[Items from a dataset]
*** Block opens ***

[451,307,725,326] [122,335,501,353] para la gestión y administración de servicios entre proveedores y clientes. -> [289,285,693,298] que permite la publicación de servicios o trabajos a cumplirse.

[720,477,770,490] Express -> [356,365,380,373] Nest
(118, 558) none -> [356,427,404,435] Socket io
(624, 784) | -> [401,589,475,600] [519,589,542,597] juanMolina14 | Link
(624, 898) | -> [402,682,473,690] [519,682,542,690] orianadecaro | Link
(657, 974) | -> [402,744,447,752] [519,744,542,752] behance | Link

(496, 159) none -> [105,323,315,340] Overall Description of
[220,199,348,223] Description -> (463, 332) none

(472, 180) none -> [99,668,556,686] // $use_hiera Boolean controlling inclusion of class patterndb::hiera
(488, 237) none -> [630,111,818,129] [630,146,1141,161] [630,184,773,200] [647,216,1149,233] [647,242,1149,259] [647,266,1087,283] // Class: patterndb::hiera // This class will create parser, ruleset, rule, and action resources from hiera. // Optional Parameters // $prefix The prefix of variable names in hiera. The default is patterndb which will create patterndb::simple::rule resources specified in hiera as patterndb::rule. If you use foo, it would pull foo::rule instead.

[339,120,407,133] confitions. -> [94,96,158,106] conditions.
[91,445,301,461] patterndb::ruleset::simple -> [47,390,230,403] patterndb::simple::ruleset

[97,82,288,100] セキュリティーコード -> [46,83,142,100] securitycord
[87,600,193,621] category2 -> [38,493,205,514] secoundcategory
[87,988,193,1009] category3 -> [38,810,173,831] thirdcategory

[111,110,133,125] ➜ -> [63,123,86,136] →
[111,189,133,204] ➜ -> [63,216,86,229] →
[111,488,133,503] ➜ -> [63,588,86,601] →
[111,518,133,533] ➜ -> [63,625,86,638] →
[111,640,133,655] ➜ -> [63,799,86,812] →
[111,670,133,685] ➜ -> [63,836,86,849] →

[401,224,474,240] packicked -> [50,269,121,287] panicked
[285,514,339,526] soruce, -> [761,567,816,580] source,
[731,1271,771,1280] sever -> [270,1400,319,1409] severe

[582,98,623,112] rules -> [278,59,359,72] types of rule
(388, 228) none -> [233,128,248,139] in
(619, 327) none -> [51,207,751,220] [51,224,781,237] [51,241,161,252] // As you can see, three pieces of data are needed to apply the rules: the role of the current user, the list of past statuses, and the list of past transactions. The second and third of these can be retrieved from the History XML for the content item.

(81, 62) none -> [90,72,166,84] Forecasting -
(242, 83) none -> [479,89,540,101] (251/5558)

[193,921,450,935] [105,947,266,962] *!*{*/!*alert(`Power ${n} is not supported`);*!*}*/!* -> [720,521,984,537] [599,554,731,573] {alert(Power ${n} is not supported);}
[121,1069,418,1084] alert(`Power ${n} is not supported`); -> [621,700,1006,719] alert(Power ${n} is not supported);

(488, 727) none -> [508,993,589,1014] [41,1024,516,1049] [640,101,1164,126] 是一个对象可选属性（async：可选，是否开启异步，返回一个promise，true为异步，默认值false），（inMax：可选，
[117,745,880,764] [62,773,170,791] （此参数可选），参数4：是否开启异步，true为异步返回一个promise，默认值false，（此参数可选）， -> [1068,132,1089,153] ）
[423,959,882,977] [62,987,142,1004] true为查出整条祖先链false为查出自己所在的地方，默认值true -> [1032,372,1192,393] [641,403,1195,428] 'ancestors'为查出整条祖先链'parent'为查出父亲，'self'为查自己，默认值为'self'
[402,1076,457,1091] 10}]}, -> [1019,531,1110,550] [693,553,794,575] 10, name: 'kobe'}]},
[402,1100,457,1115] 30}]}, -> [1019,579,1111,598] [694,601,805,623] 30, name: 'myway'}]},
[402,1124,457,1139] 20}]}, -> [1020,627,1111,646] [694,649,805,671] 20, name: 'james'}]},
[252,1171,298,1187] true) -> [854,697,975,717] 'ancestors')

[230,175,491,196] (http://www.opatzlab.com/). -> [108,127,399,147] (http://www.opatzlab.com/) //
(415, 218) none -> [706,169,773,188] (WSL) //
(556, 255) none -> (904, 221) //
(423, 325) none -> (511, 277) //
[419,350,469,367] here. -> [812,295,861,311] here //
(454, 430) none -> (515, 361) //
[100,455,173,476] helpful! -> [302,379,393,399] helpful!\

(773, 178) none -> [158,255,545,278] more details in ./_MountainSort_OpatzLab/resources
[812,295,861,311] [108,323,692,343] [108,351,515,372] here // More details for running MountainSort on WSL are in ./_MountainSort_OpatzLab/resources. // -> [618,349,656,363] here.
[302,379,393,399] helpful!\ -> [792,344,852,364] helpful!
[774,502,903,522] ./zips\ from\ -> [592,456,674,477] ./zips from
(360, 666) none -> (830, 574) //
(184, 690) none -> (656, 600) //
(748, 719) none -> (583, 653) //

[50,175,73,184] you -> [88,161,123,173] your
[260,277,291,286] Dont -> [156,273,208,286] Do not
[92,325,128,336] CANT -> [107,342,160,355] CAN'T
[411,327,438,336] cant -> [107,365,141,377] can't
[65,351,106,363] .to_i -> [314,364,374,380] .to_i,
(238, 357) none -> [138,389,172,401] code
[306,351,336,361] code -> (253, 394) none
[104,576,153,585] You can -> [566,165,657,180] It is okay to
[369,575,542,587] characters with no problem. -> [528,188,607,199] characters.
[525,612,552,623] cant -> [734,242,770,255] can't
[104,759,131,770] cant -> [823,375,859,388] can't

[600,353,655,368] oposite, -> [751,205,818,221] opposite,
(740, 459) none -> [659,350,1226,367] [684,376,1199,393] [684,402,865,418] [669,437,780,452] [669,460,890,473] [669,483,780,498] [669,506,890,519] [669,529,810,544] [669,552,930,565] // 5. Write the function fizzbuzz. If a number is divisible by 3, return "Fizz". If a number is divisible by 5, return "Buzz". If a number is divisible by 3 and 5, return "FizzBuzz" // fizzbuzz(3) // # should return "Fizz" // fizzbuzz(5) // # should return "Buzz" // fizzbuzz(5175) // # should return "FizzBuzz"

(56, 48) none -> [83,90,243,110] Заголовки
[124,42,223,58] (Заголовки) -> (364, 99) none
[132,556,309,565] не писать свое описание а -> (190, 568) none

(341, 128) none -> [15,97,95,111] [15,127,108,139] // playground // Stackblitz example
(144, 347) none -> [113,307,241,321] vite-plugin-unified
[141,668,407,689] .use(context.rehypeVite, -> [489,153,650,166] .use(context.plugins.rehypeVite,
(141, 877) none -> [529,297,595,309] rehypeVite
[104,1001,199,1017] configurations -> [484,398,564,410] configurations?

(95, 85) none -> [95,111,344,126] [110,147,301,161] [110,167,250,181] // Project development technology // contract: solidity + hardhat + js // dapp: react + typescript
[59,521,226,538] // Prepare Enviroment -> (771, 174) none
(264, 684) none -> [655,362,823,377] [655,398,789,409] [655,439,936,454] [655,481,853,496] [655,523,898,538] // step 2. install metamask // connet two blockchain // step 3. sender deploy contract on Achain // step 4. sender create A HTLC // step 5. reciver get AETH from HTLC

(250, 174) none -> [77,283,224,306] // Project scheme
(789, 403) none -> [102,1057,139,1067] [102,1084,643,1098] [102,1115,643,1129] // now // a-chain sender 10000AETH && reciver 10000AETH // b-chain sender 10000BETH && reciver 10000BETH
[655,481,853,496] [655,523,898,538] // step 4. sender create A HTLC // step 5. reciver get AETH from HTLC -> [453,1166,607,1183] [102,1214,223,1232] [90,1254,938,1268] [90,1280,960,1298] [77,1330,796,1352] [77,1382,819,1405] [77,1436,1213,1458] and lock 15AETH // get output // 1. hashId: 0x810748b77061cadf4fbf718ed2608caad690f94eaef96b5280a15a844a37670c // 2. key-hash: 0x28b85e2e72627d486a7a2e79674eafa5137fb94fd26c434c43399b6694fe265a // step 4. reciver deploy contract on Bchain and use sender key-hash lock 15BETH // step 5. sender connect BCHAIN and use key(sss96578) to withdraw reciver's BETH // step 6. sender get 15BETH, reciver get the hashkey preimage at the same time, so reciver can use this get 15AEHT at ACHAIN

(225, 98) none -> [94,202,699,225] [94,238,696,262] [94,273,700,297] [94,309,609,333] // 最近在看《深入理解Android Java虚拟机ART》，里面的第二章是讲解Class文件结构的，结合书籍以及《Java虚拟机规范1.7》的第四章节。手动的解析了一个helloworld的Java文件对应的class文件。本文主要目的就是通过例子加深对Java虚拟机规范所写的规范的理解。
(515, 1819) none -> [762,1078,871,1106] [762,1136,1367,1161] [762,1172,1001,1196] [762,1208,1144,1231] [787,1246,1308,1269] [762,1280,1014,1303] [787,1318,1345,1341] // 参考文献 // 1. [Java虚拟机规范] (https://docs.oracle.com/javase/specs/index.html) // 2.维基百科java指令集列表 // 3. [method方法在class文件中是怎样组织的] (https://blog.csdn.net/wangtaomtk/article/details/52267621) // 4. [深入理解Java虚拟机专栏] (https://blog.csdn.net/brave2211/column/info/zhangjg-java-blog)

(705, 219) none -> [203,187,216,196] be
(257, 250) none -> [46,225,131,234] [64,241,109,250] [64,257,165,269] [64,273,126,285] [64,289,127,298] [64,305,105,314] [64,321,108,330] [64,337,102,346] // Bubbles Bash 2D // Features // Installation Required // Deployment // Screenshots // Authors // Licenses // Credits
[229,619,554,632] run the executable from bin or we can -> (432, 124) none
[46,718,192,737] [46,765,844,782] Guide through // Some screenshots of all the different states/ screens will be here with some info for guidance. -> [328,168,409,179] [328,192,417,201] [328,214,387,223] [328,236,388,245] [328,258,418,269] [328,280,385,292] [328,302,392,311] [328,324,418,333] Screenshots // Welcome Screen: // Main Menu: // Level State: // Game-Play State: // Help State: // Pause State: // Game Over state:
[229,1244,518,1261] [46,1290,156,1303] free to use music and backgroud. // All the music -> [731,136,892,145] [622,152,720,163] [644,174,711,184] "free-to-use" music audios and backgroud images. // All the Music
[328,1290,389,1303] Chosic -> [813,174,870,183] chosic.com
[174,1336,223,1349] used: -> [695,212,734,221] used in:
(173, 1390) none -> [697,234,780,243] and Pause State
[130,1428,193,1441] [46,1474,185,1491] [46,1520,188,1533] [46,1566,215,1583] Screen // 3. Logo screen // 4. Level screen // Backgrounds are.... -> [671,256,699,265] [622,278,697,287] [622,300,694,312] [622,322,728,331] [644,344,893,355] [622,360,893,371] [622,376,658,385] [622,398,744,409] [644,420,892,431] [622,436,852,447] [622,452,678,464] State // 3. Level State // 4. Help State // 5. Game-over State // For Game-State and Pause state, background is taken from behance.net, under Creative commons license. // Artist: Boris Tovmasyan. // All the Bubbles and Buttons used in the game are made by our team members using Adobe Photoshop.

*** Block closes ***

(Required action) What lines above contain the word "是否开启异步"? Return each such line.

(Answer to the problem)
(488, 727) none -> [508,993,589,1014] [41,1024,516,1049] [640,101,1164,126] 是一个对象可选属性（async：可选，是否开启异步，返回一个promise，true为异步，默认值false），（inMax：可选，
[117,745,880,764] [62,773,170,791] （此参数可选），参数4：是否开启异步，true为异步返回一个promise，默认值false，（此参数可选）， -> [1068,132,1089,153] ）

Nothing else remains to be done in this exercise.